Figures out this week by Eurostat, the EU’s statistical agency, has placed Portugal at the summit of where energy prices for households are highest.
According to researchers, Portugal continued to have the highest gas prices in Europe and the second highest electricity prices in 2017 in terms of purchasing power parity.
The EU statistics office further revealed that Portugal was second in the list of electricity prices in purchasing power parity (28.0 PPP per 100 kilowatt hours), immediately after Germany (28.8) and before Belgium (26.4) and Romania (26.0).

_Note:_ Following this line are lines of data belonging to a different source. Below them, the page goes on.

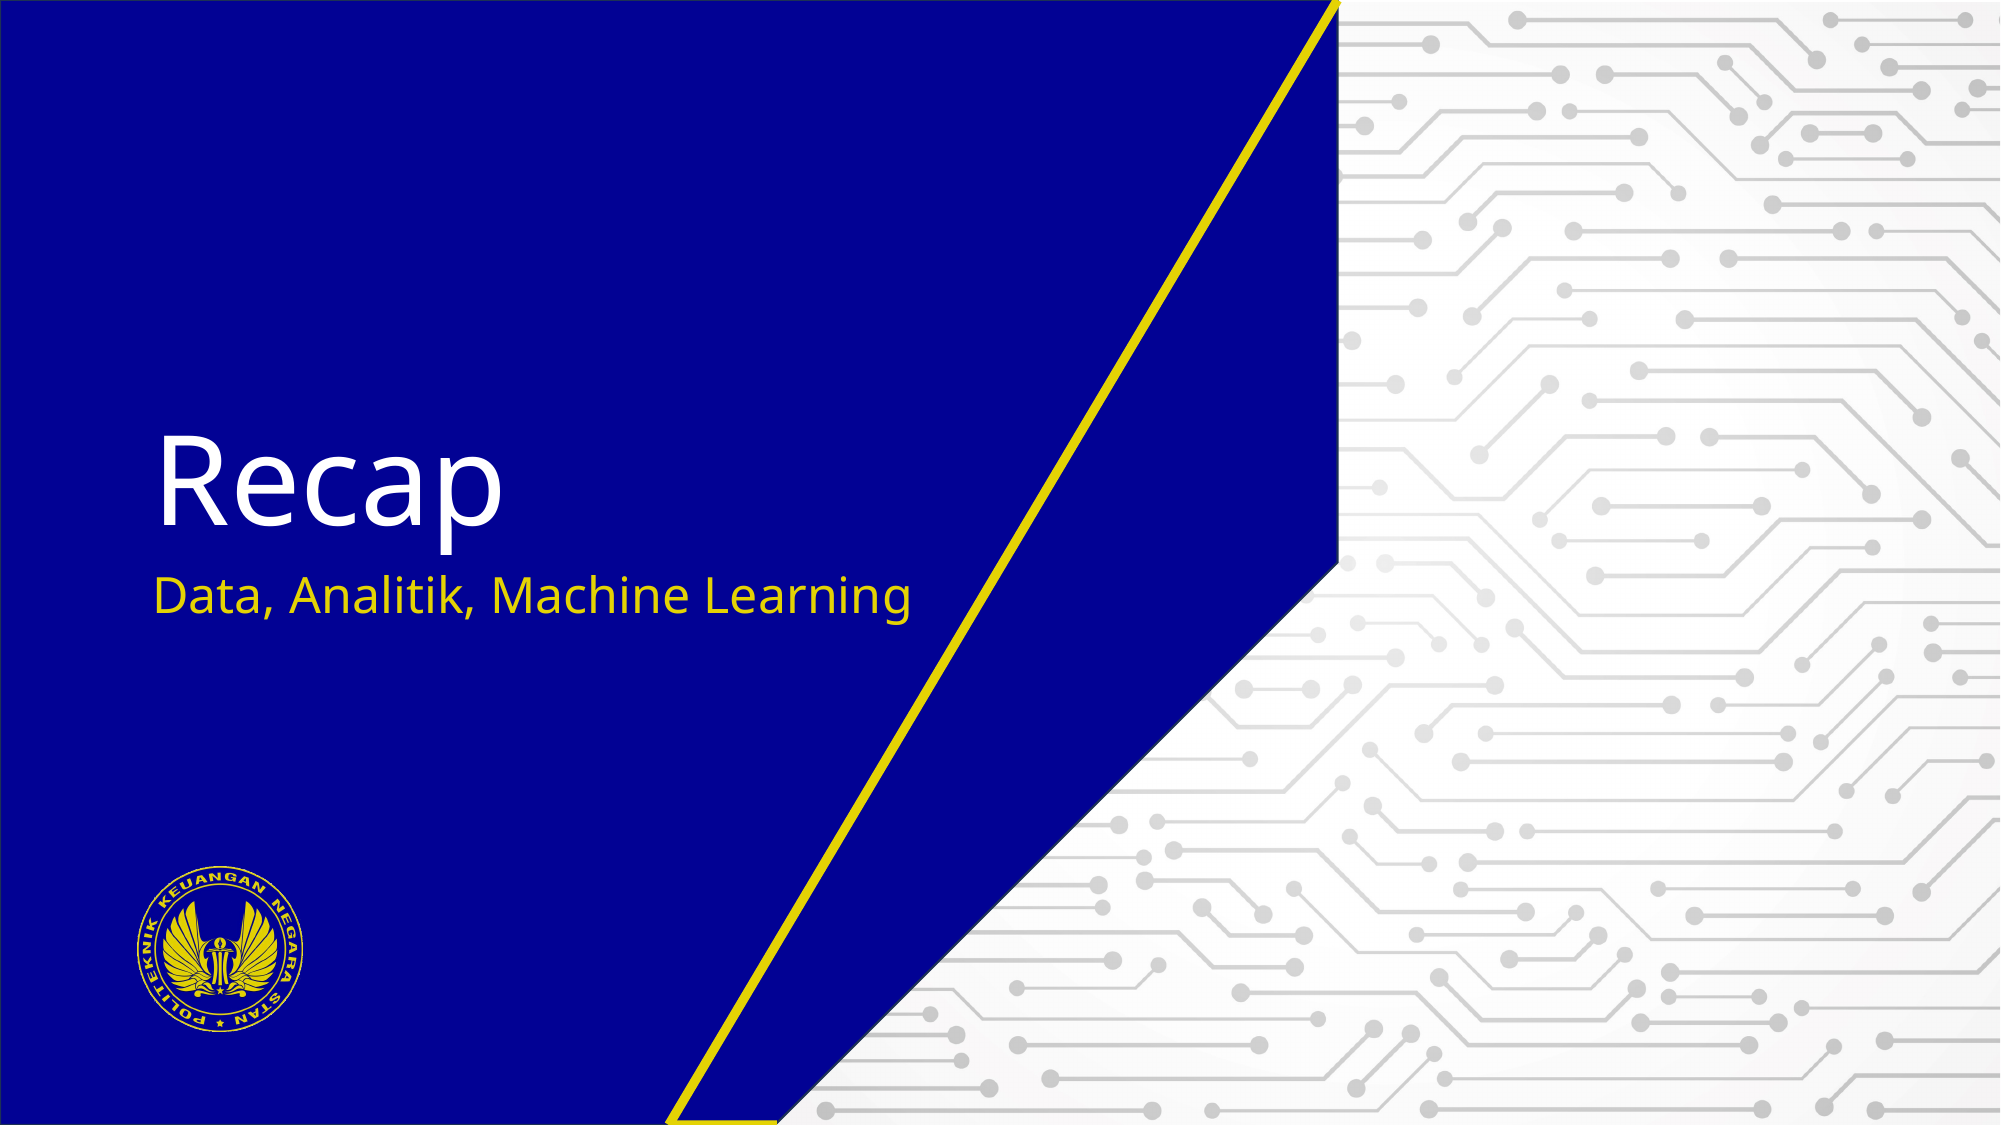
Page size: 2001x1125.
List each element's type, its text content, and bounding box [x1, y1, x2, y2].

title Recap [137, 92, 1155, 561]
picture [137, 866, 303, 1032]
picture [778, 2, 2001, 1125]
list Data, Analitik, Machine Learning [137, 562, 1155, 809]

One of the major reasons for Portugal being so close to the top when it comes to energy costs, is the fact that taxes here are the third highest anywhere in Europe.
Energy prices are inflated by a further 52 percent due to taxes, which is only behind Germany and Denmark.

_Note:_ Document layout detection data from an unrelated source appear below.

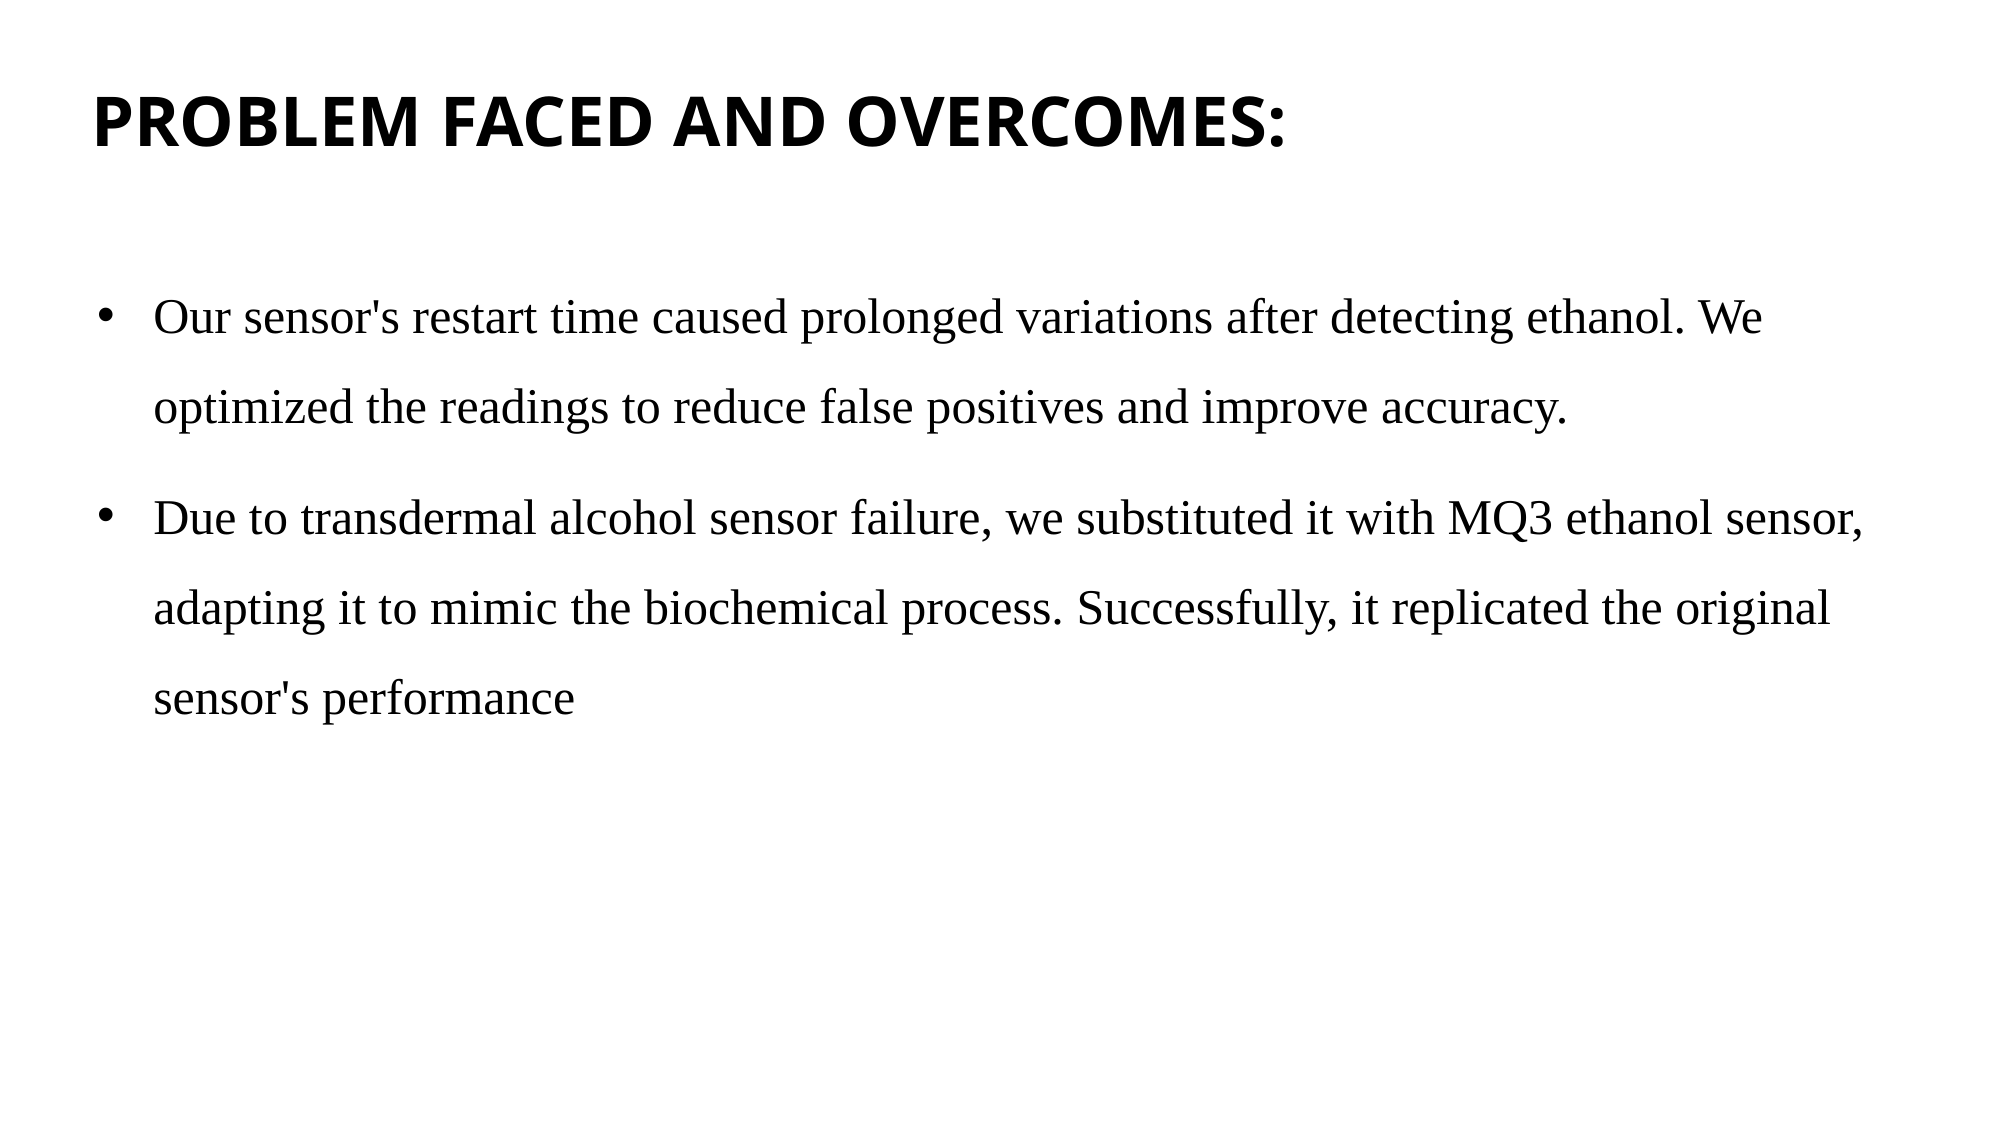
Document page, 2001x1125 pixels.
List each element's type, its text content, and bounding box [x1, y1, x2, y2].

title PROBLEM FACED AND OVERCOMES: [17, 41, 1361, 169]
subtitle Our sensor's restart time caused prolonged variations after detecting ethanol. We optimized the readings to reduce false positives and improve accuracy. Due to transdermal alcohol sensor failure, we substituted it with MQ3 ethanol sensor, adapting it to mimic the biochemical process. Successfully, it replicated the original sensor's performance [82, 246, 1916, 889]
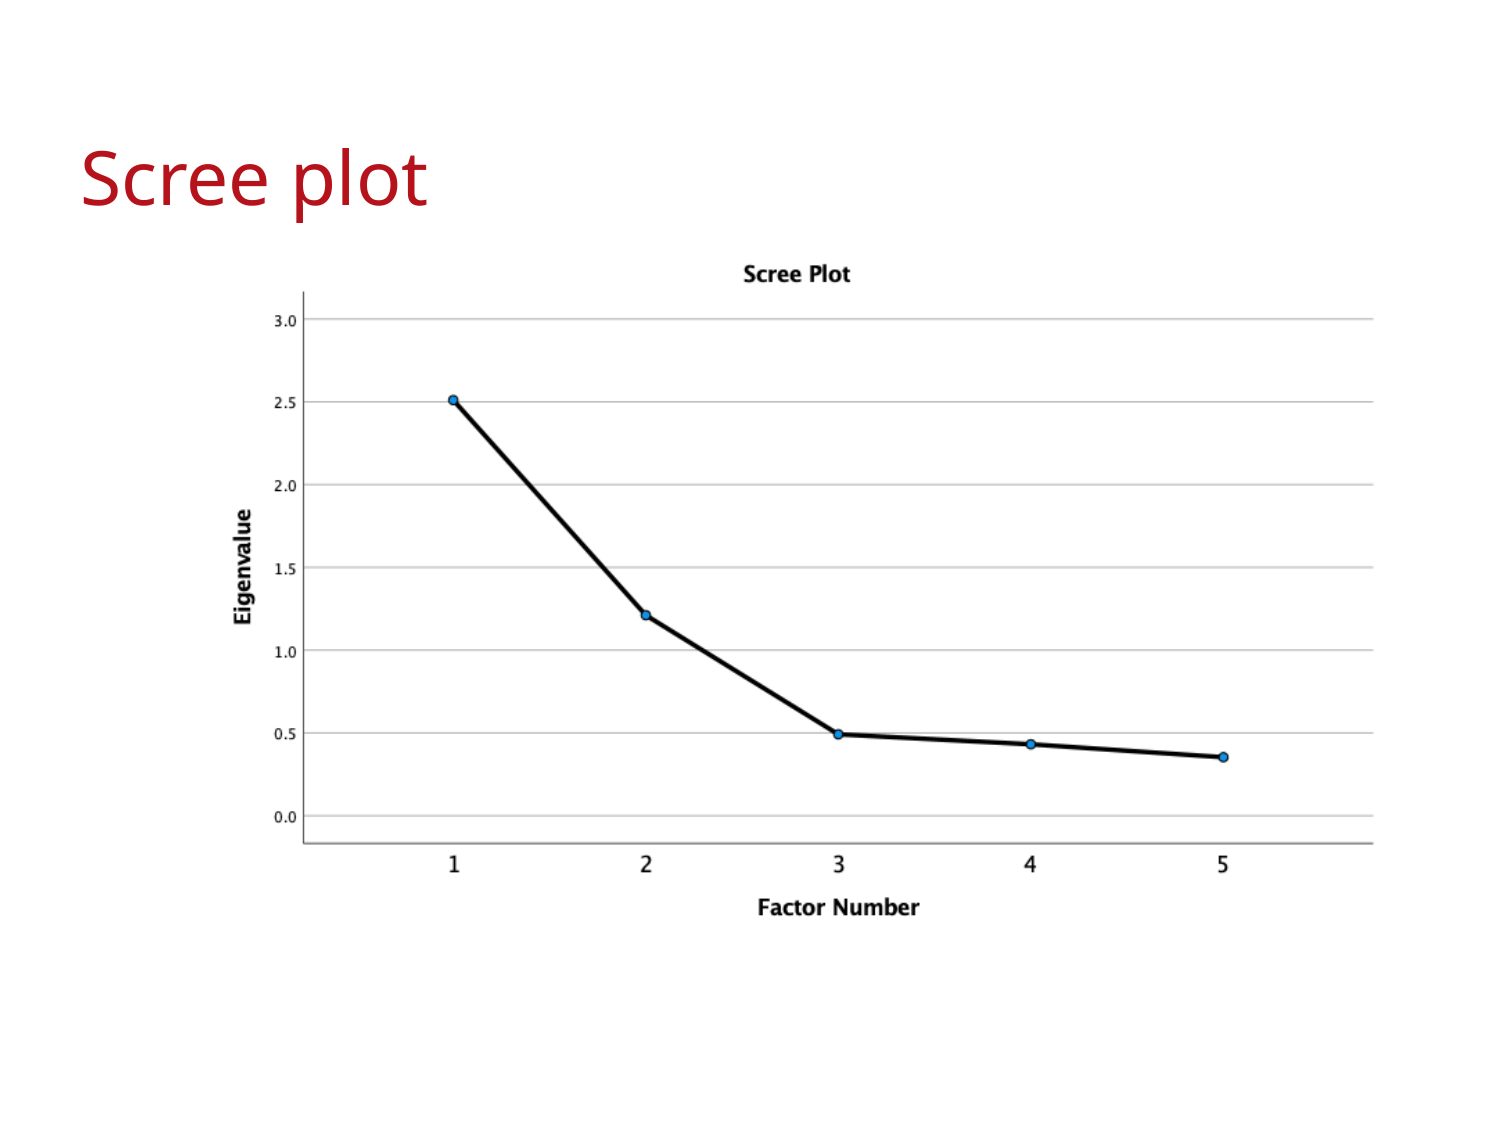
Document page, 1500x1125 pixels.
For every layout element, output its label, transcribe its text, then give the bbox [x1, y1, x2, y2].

picture [206, 242, 1388, 939]
title Scree plot [64, 90, 1176, 279]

The share of taxes and levies in total household electricity prices vary significantly between Member States, being as low as five percent in Malta in the second half of 2017.
On average in the EU, taxes and levies accounted for more than a third (40 percent) of household electricity prices.
When expressed in purchasing power standards (PPS), an artificial common reference currency that eliminates general price level differences between countries, it can be seen that, relative to the cost of other goods and services, the lowest household electricity prices were found in Finland (13.0 PPS per 100 kWh), Luxembourg (13.4) and the Netherlands (14.0), and the highest in Germany (28.8), Portugal (28.0), Belgium (26.4), Romania (26.0) and Poland (25.4).
This news comes as the Left Bloc (BE), the third-largest party in Portugal’s parliament and part of the governing alliance, called for a parliamentary committee of inquiry into “excessive rents” paid by the state to electricity suppliers.
An obvious result of these excessive rents is an increase in taxes in order to subsidise payments to utility companies.
According to Lusa News Agency, the party has called on 43 witnesses to appear before the committee, including four former prime ministers - José Manuel Durão Barroso, Pedro Santana Lopes, José Sócrates and Passos Coelho.
The party said it also wants to hear from José Sócrates’s Economy Minister, Manuel Pinho, and the incumbent, Manuel Caldeira Cabral.
The current Prime Minister, António Costa, is not on the list of those the Left Bloc wants to testify in the hearings.
However, the CEO of the privatised utility Energias de Portugal, António Mexia, and the former chairman of Banco Espírito Santo, Ricardo Salgado, are among those listed as persons of interest.